- **Text provided**:
━━━━━━━━━━━━━━━━━━━━

Coltrane’s life took another sharp turn when, in 1982, their eldest son, John Jr., was killed in a car accident at age 18. With her religious beliefs for sustenance after that tragedy and with a growing following of her own, she founded the Sai Anantam Ashram the following year, which became a 48-acre compound in Agoura Hills, Calif.
Despite Coltrane’s withdrawal from her secular career, music was still at the heart of her religious practice. Even the Hindu name she took on — “Turiyasangitananda” — has music embedded in its core. Sangit, or sangeet, is “music” in Sanskrit; she translated her adopted name as “the transcendental lord’s highest song of bliss.” (Her followers and friends simply called her “Turiya” or “Swamini,” the title for a female teacher.)
It was a good match between spirit and spiritual path. In the Hindu tradition, the entire universe, the cycles of birth, life, destruction, silence and renewal are all encompassed with the sound of “aum” (or “om,” as it’s more commonly transliterated into English) — and there is a deep, long tradition of expressing love for the divine through songs, whether bhajans (individual songs of devotion), kirtans (call-and-response worship songs) or even in the classical tradition, in which ancient devotional songs are the texts for sung ragas.

━━━━━━━━━━━━━━━━━━━━

Human keypoint data:

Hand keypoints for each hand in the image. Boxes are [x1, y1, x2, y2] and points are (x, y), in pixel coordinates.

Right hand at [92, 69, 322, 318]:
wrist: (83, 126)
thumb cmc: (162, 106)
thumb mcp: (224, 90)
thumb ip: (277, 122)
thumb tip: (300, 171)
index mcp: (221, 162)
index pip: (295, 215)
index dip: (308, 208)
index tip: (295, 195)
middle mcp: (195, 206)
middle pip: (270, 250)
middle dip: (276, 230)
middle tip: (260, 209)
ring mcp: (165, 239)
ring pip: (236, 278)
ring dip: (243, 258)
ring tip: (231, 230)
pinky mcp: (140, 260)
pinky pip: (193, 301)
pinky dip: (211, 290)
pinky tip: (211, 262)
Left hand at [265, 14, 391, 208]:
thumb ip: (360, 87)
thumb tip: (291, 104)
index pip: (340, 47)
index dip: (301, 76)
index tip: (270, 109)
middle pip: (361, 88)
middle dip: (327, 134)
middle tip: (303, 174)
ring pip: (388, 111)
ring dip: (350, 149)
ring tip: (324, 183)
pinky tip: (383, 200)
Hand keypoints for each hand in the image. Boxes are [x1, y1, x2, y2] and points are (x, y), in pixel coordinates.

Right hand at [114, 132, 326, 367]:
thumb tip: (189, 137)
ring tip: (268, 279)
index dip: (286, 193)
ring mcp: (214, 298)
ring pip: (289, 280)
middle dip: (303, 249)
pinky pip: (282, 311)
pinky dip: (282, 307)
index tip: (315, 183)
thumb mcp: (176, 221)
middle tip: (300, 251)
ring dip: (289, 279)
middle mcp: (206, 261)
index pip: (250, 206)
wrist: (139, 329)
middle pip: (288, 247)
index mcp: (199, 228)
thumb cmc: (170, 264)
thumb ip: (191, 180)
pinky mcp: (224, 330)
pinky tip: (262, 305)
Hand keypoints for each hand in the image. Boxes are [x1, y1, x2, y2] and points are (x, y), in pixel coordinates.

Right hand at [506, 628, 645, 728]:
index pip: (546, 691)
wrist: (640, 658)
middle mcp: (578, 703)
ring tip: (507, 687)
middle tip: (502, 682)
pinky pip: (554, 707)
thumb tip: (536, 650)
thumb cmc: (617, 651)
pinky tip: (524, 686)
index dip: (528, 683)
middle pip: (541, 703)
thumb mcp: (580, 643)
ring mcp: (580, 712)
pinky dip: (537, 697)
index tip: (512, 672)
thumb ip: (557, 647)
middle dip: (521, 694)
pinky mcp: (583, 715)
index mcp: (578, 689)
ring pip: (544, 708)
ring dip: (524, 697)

━━━━━━━━━━━━━━━━━━━━

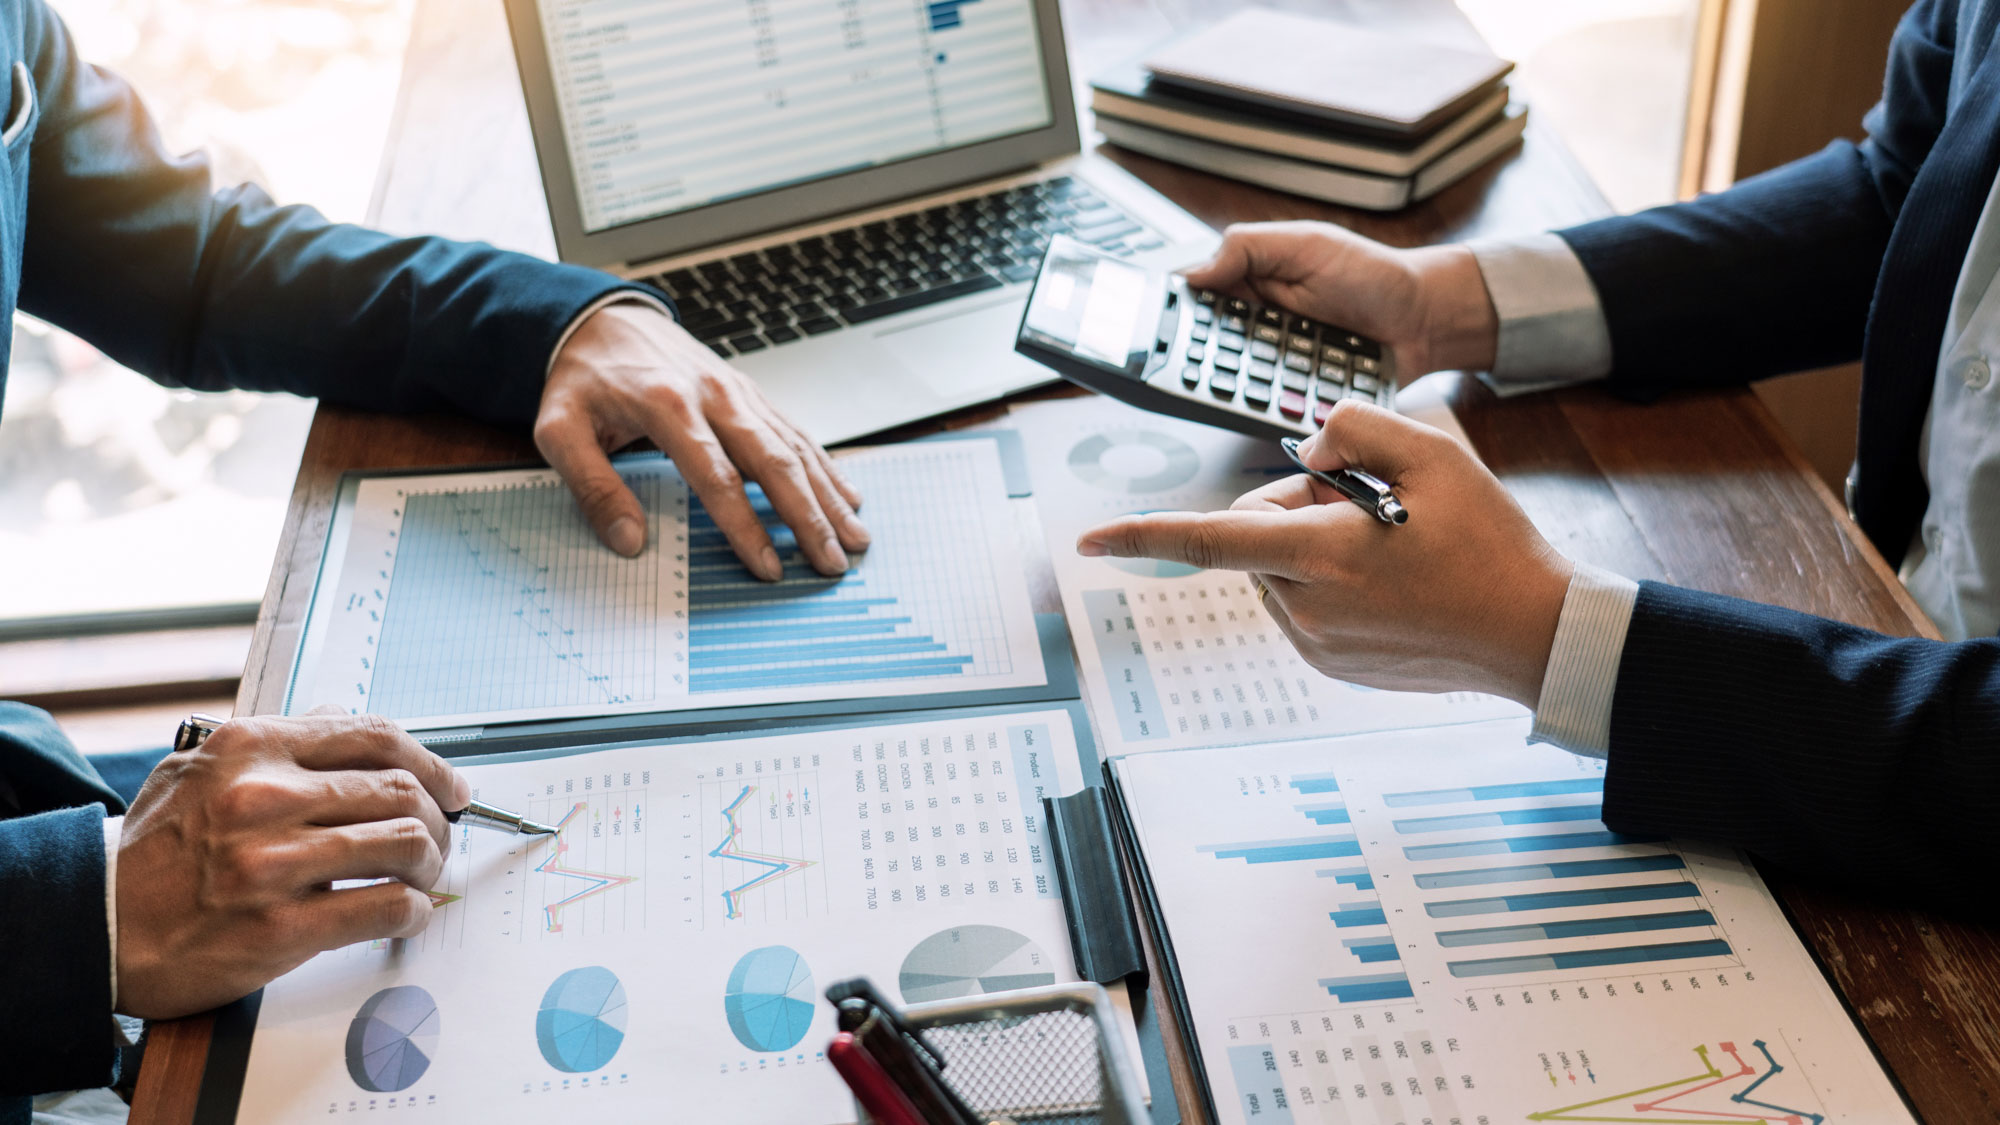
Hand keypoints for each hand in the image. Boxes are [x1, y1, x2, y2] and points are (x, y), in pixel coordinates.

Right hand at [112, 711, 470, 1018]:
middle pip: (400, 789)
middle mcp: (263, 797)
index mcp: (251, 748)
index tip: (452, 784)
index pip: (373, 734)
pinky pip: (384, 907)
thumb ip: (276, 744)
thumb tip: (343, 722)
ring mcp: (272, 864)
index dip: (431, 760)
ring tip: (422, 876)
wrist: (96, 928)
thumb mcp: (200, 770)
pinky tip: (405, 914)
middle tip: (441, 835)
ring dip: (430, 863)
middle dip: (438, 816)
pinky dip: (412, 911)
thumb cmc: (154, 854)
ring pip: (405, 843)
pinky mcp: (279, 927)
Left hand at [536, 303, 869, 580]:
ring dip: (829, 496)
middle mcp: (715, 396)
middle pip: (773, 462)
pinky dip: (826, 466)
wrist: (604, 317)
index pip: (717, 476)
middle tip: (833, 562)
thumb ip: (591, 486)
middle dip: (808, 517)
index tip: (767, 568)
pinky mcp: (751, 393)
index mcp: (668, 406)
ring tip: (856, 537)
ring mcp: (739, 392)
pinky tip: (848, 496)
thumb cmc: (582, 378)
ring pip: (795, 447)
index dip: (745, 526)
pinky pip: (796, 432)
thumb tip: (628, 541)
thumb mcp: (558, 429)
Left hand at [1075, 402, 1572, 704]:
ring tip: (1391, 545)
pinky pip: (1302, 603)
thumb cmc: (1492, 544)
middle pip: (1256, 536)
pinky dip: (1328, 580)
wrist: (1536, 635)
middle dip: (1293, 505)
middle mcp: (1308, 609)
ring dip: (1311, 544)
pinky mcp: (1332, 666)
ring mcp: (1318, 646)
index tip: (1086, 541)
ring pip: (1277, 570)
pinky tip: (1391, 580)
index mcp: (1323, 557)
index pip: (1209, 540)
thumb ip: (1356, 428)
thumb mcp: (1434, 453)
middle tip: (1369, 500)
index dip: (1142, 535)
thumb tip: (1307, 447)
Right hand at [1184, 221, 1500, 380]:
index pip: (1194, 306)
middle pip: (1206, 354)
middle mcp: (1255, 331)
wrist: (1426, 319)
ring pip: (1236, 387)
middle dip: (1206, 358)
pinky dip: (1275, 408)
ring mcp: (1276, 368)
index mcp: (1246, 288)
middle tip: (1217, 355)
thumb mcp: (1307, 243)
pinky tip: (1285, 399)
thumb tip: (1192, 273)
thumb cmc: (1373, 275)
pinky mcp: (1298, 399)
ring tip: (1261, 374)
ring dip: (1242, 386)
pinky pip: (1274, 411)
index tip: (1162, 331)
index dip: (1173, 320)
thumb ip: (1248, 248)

━━━━━━━━━━━━━━━━━━━━

- **List of tasks**:
A: Please write out everything in the passage on Coltrane's religious life from "It was a good" down to "for sung ragas.".
B: Extend the passage on Coltrane's religious life, carrying on from its final sentence.

- **Exercise answers**:
A:
It was a good match between spirit and spiritual path. In the Hindu tradition, the entire universe, the cycles of birth, life, destruction, silence and renewal are all encompassed with the sound of “aum” (or “om,” as it’s more commonly transliterated into English) — and there is a deep, long tradition of expressing love for the divine through songs, whether bhajans (individual songs of devotion), kirtans (call-and-response worship songs) or even in the classical tradition, in which ancient devotional songs are the texts for sung ragas.

B:
In the music she created for her religious community, Coltrane – unsurprisingly – did not simply mimic Indian tradition when it came to singing praises to Hindu deities at her ashram’s mandir, or temple. She created something wholly new, and completely her own. The Ecstatic Music of Alice Coltrane Turiyasangitananda are a powerful and indelibly personal mix of the soulful gospel cadences that Coltrane had been steeped in since her church-going childhood in Detroit, and the brimming, collective energy of the call-and-response kirtans. At the ashram’s Sunday services, “She would start playing music and everyone else would join in and they might go two, three, four hours of doing that,” recalls Coltrane’s nephew, musician and producer Flying Lotus (birth name Steven Ellison), in this collection’s extensive liner notes.
The songs on this compilation are culled from four recordings Coltrane made in the 1980s and ’90s on a series of self-released cassettes that were meant primarily for an audience of her followers. (The label for this reissue, Luaka Bop, calls it the first volume in a series called World Spirituality Classics.) Texturally, these compositions exist on several planes simultaneously: they are grounded by Coltrane’s rich, darkly hued, deeply resonant voice (which she had never deployed on her secular recordings); swept along in the currents of her followers’ voices, their hand-held percussion, and her harp and organ; and lifted straight into the cosmic stratosphere by the synthesizers that she had come to love in her later years.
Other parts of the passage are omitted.